The intention is that this payment – which will include an element for housing costs – will be paid as an integrated payment to the tenant.
This marks a significant change from the current system in which many social housing tenants choose to have their housing benefit paid directly to their landlord.
“By creating a single, integrated benefit, households who claim Universal Credit will now automatically receive everything they are entitled to. The new system ensures that someone either claims everything (because they are eligible) or nothing (because they are ineligible). In effect, there will be ‘automatic passporting’ for people who currently claim some, but not all, of the benefits or Tax Credits to which they are currently entitled. Hence with this much simpler system, households will be more likely to claim their full entitlement.”
~Excerpt from Chapter 7 – The Impact of Universal Credit~
The controversial bill has been criticised by homeless charities, which claim that plans to introduce universal credit and an overall benefit cap could see 40,000 people forced out of their homes.

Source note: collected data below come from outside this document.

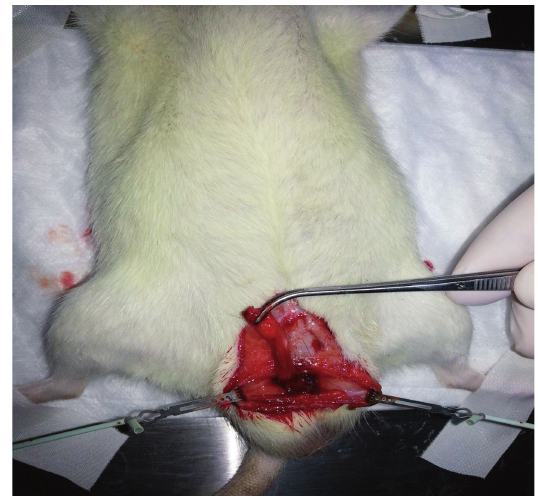
Figure 2 - Dissected rat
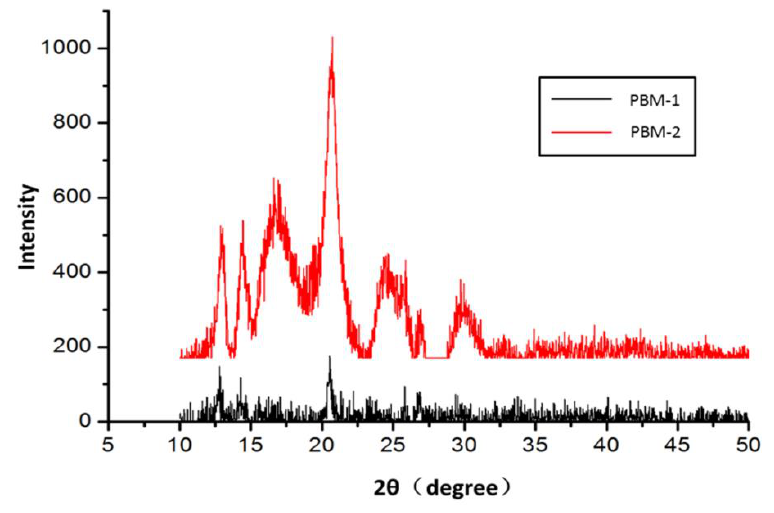
Figure 4. X-ray diffraction spectrum of PBM.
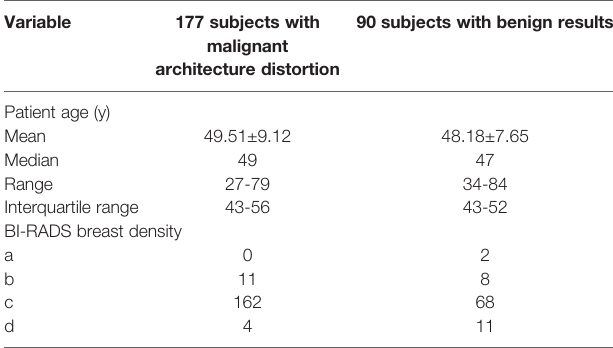
TABLE 1 | Characteristics of the population and digital mammographic examinations selected for the study.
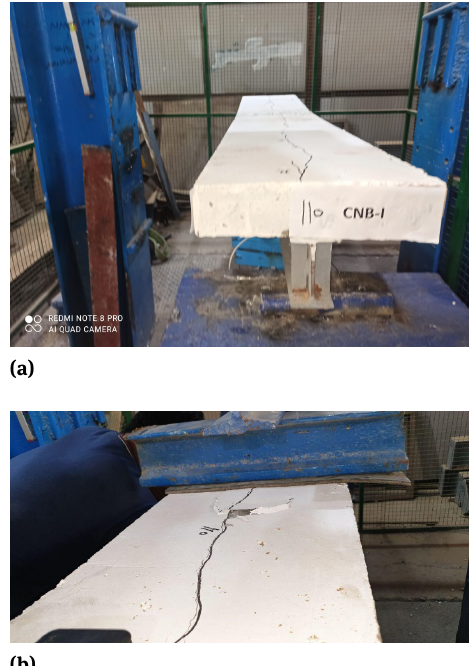
Figure 9: Failure mode of Specimen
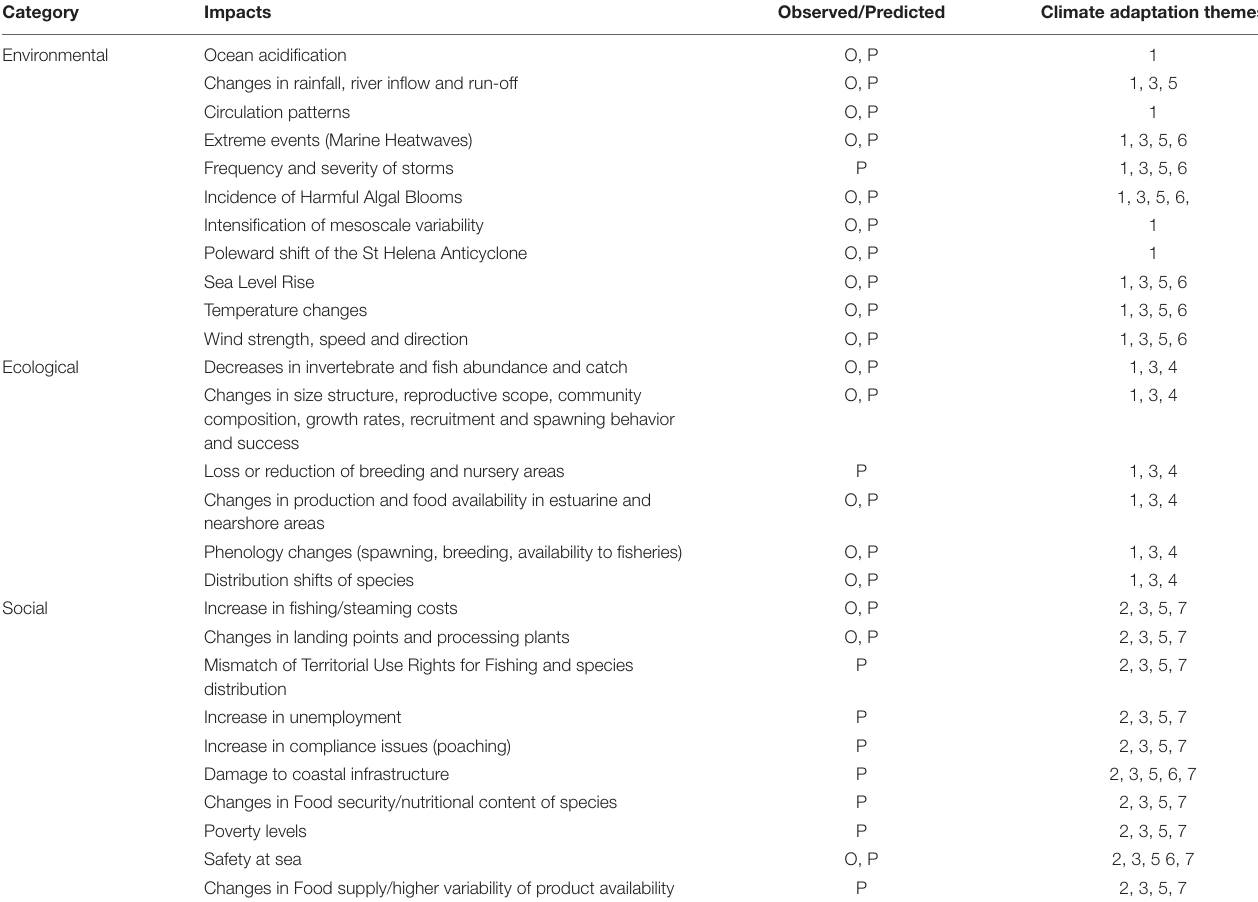
TABLE 1 | Observed and predicted climate change impacts in South Africa associated to the nine pre-determined climate adaptation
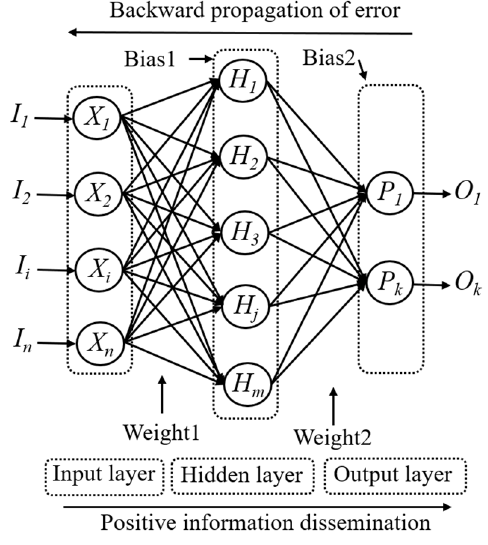
Figure 12. The structure of multi-layer back-propagation neural networks.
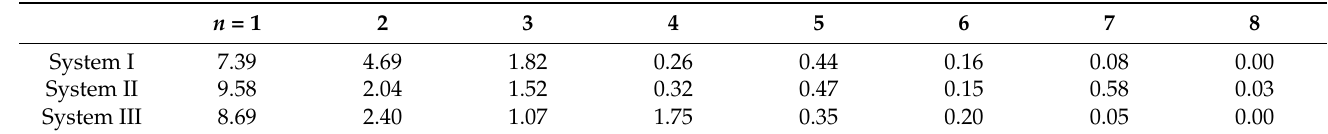
(cid:105) , during the 12 ns production n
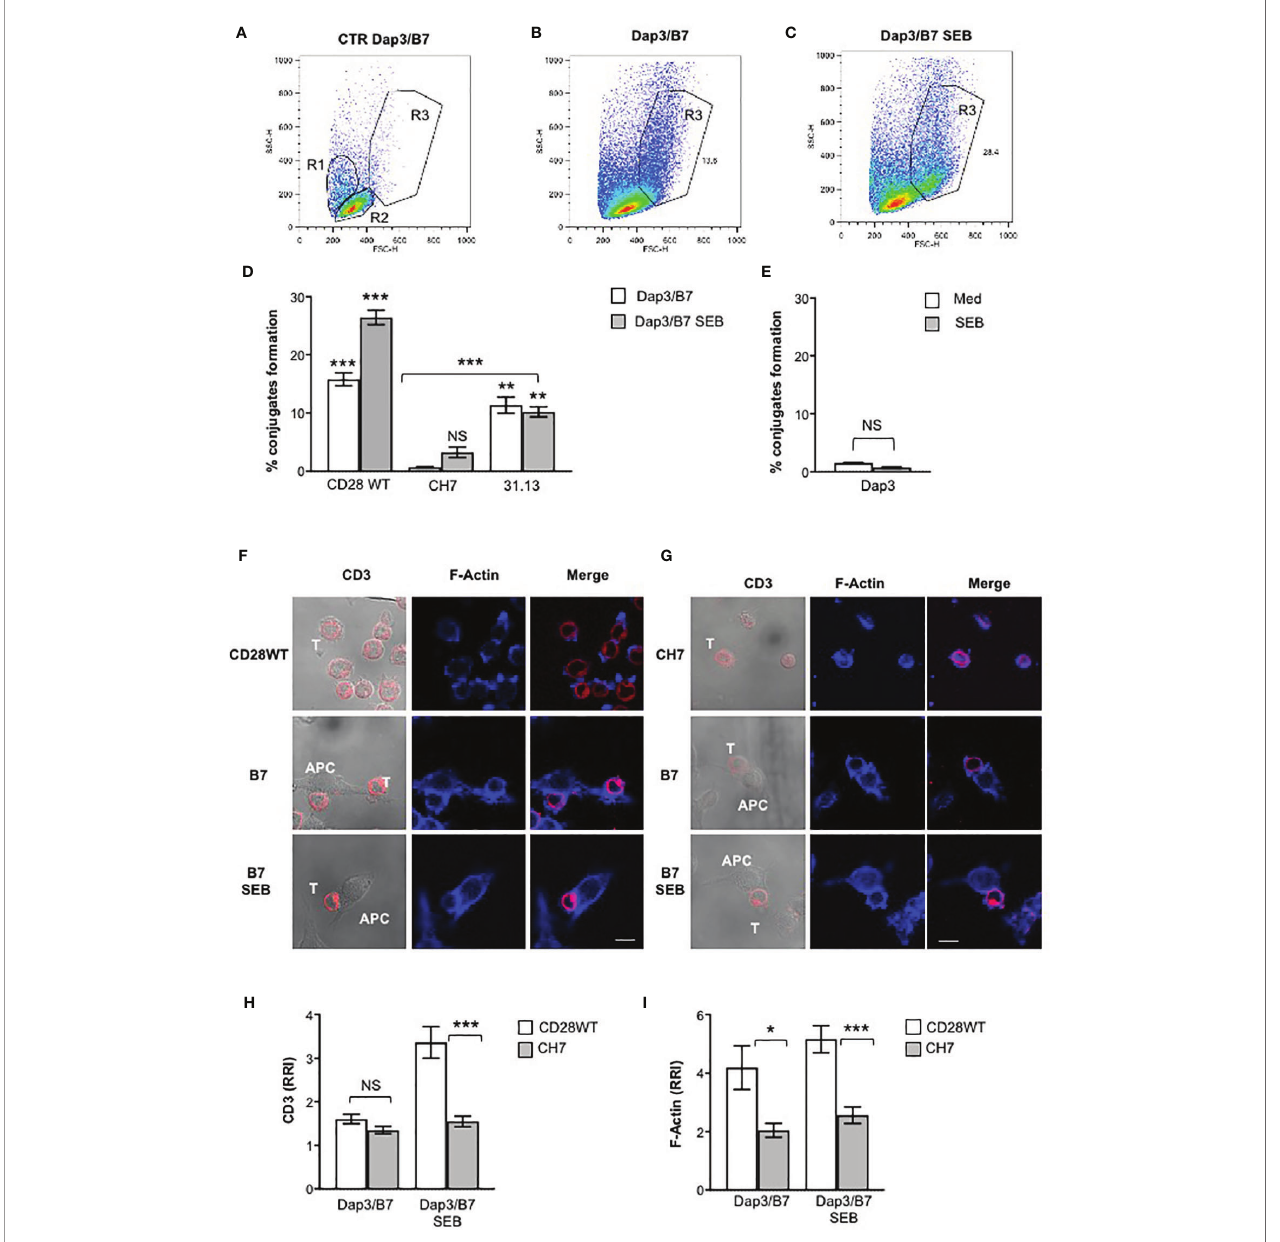
FIGURE 7 | SEB increases T:APC conjugate formation and induces TCR recruitment into the immunological synapse. (A, E) CD28WT, CH7, and 31.13 cells were stimulated for 20 minutes with Dap3/B7 cells in the presence or absence of SEB and conjugate formation was analysed by FACS. (A – C) SSC vs FSC dot plots of CD28WT and Dap3/B7 cells either unconjugated (A) or conjugated for 20 minutes in the absence (B) or presence of SEB (C) . R1 and R2 gates (A) indicate the position of Dap3/B7 and CD28WT cells, respectively. Conjugates (B, C) were identi fi ed within the R3 gate and expressed as the mean percentage ± SEM of three independent experiments. (D, E) Conjugates formation between CD28WT, CH7, 31.13 cells (D) and Dap3 cells in the absence (Med) or presence of SEB expressed as the mean percentage ± SEM of three independent experiments. Statistical signi fi cance was calculated by Student ’ s t test. Mean percentage values: CD28WT, Dap3 = 1.5, Dap3 SEB = 0.8, Dap3/B7 = 15.8, Dap3/B7 SEB = 26,43; CH7, Dap3/B7 = 0.6, Dap3/B7 SEB = 3.2; 31.13, Dap3/B7 = 11.3, Dap3/B7 SEB= 10.1%. (F – I) CD28WT cells (F) or CH7 cells (G) were unstimulated or incubated with adherent Dap3/B7 (B7) in the presence or absence of SEB for 20 minutes. After fi xing and permeabilization, CD3 (red) and F-actin (blue) were stained with anti-CD3 Ab (UCHT1) followed by Alexa 594-coniugated goat anti-mouse Ab and 633- conjugated phalloidin, respectively. The results (F, G) are representative of three independent experiments. The scale bar represents 10 µM. The relative recruitment index (RRI) of CD3 (H) and F-Actin (I) was calculated. Data represent the mean ± SEM of thirty-one conjugates analysed in each group. Statistical signi fi cance was calculated by Student ’ s t test. Mean values: CD3 CD28WT B7 = 1.6, CH7 B7 = 2.1, CD28WT B7 SEB = 3.4, CH7 B7 SEB = 1.7; F-Actin, CD28WT B7 = 4, CH7 B7 = 2, CD28WT B7 SEB = 5, CH7 B7 SEB = 2.5. (*) p< 0.05, (***) p < 0.001, (****) p < 0.0001. NS, not signi fi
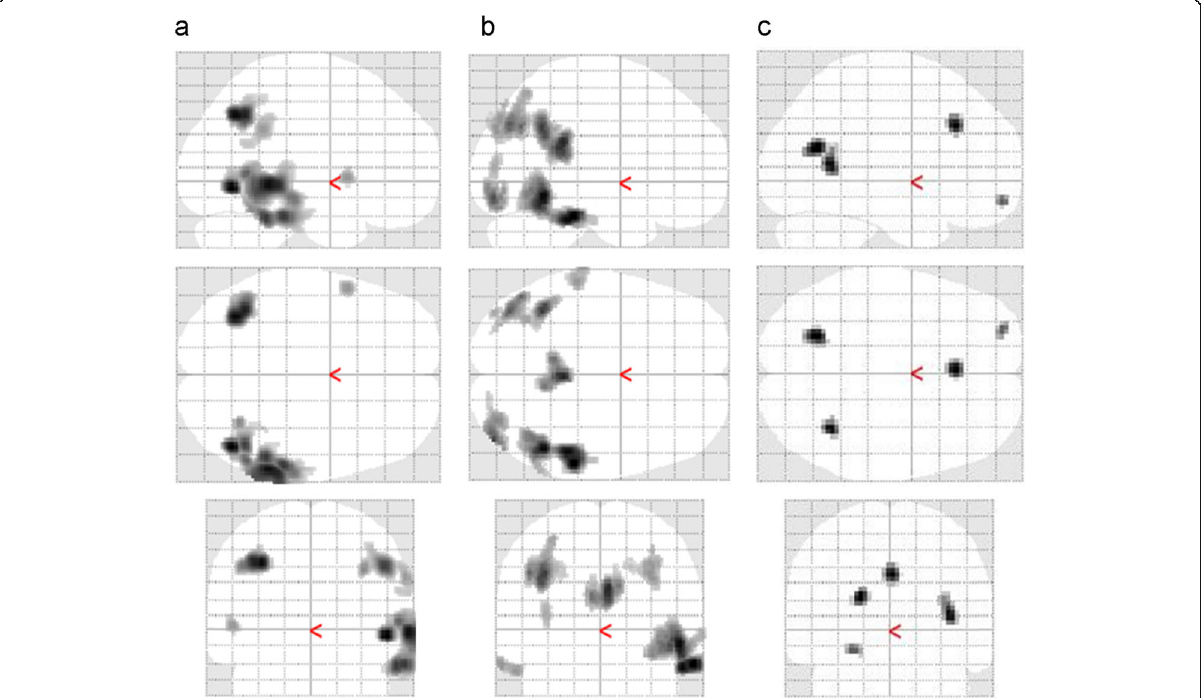
Fig. 2 SPM comparison of AD and CTL groups for PET- ( a ) and ASL-CBF ( b ), and RS-fMRI ( c ). All subject data of 27 AD and 16 CTL were applied in PET-CBF analysis, but only 25 AD datasets could be used for ASL-CBF comparison because of poor image quality due to artifacts. SPM analysis showed similar results of CBF reduction in AD group for both PET- and ASL-CBF comparison. Note the difference in the posterior cingulate cortex was observed only in the ASL-CBF analysis. RS-fMRI analysis showed significant decreases in the AD group in the anterior cingulate cortex and in the inferior part of the left precuneus ( P < 0.005, cluster-level P uncorr < 0.05). No significant increases were observed in AD for all parameters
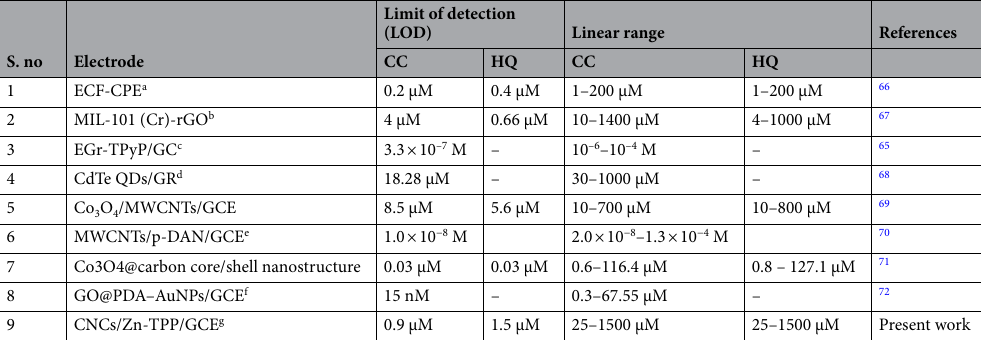
Table 1. Comparison of performance of CNCs/Zn-TPP/GCE for catechol (CC) and hydroquinone (HQ). a ECF-CPE: Electrospun Carbon Nanofiber-Carbon paste electrode. b MIL-101 (Cr)-rGO: Metal organic framework-reduced graphene oxide. c EGr-TPyP/GC: Electrochemically exfoliated graphene- tetrapyridylporphyrin/Glassy carbon electrode. d CdTe QDs/GR: Cadmium Telluride Quantum dots/Graphene. e MWCNTs/p-DAN/GCE: Multi-walled carbon nanotubes/poly(1,5-diaminonaphthalene) composite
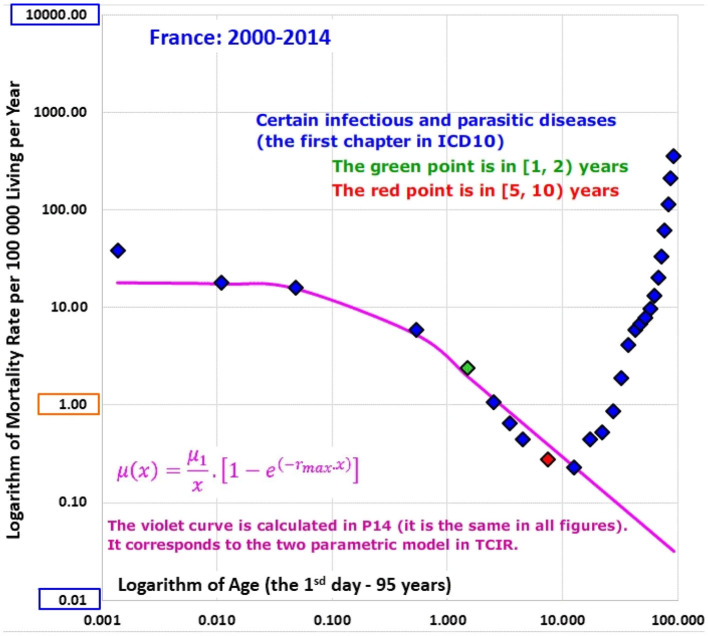
(Animation 3) Certain infectious and parasitic diseases in France.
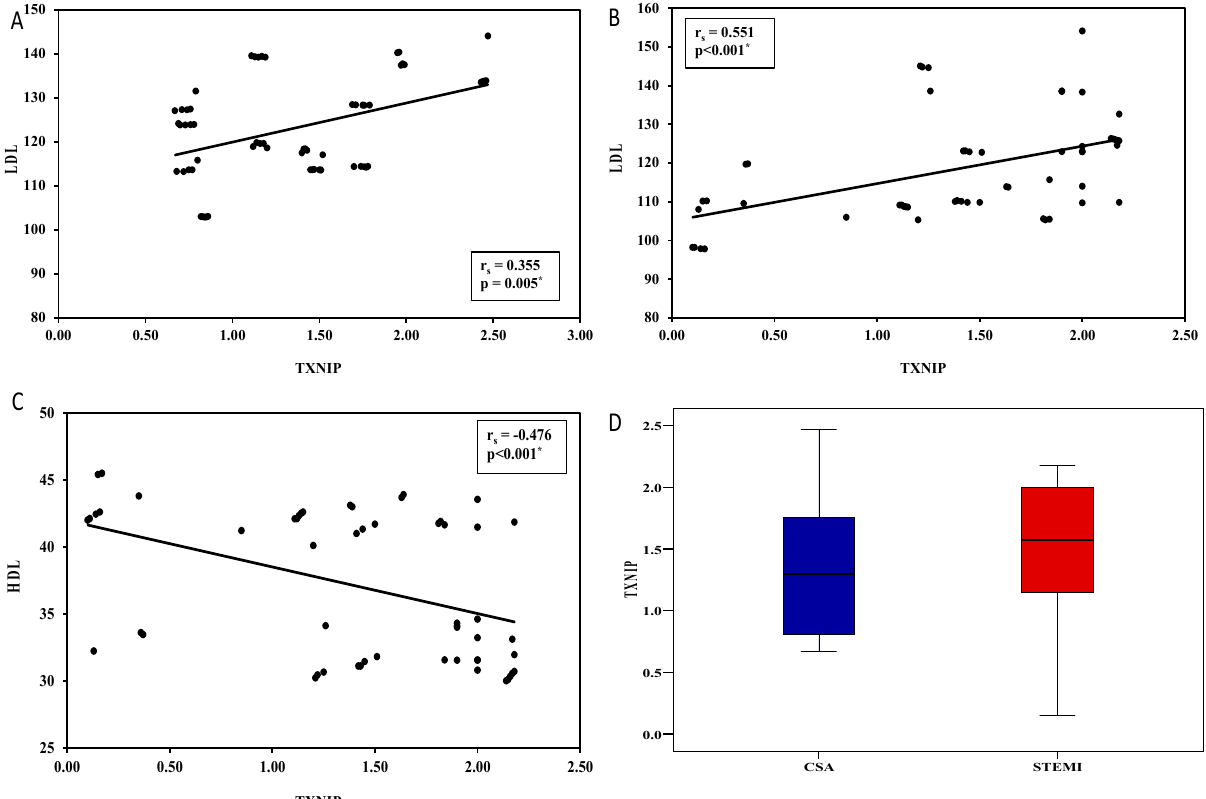
Figure 2. ( A ) Correlation between TXNIP and LDL in group II ( B ) Correlation between TXNIP and LDL in group III( C ) Correlation between TXNIP and HDL in group III ( D ) Relation between CSA and CS according to TXNIP expression. Table 4. Analytical performance of mRNAs PIK3C2A and TXNIP to distinguish different studied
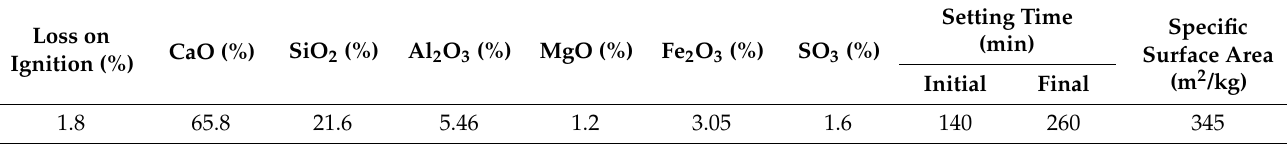
Table 1. Properties of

In a leaked letter to the prime-minister, from the office of Communities Secretary Eric Pickles, it was revealed that instead of producing a predicted £270million saving, the benefits cap is likely to ‘generate a net cost’ to the taxpayer as councils are forced to pick up the tab for thousands of homeless families.
It also said half the 56,000 affordable homes planned for the next four years will not be built, as developers fear that the new rules will mean tenants cannot afford to pay their rent.
Although Downing Street remain ‘fully committed’ to driving through these reforms, and Housing Minister Grant Shapps dismissed the claims made in the leaked letter, saying that the statements were “not true” and the figure based on an internal memo “speculated on what might happen if the cap was introduced at a certain level” – the second reading of the bill was rescheduled from the middle of July 2011 to the 13th September 2011; prompting speculation that the House of Lords are undecided over these controversial changes to the benefits system.
For a more in depth look at the Welfare Bill; http://www.parliament.uk/business/news/2011/march/welfare-reform-bill-second-reading/
We at LandlordReferencing are also highly critical of the universal credit bill, as we believe tenants should have the right to decide if their rents are paid directly to their landlord – to help tenants on low incomes avoid debt and arrears.
Principally, this is deeply worrying for residential landlords across the UK, because if this bill is passed un-amended not only will it drive up rent arrears, evictions and homelessness, it also threatens the delivery of affordable housing in high-value areas.
A pilot scheme stopping direct payments to landlords for a temporary period, conducted by L&Q Housing Association in London found arrears in some areas more than doubling; from just over 3% to more than 7% when housing benefit was paid directly to tenants rather than directly to their landlord.
It’ s also important to remember that an estimated 15% of local authority tenants and 13% of housing association tenants don’t have bank accounts, and so would be unable to pay their rent via direct debit.
We at LandlordReferencing do not favour this idea at all; because if this bill is passed it will fundamentally mean that tenants receiving housing allowance will be virtually getting paid on a pay packet basis.
This in turn will be too much temptation for those dysfunctional people out there (even more so than it is now), creating more heartache for the residential landlord in the form of higher rent arrears.
We expect property damage to rise as well, as from more people being made homeless there will be an influx of rogue tenants coming into the private sector.
If this bill is passed then it will bring a multitude of problems for landlords right across the UK and the only true way to be able to reduce the amount of tenants in arrears or bad tenants being taken by new landlords will be for all UK landlords to network with one another.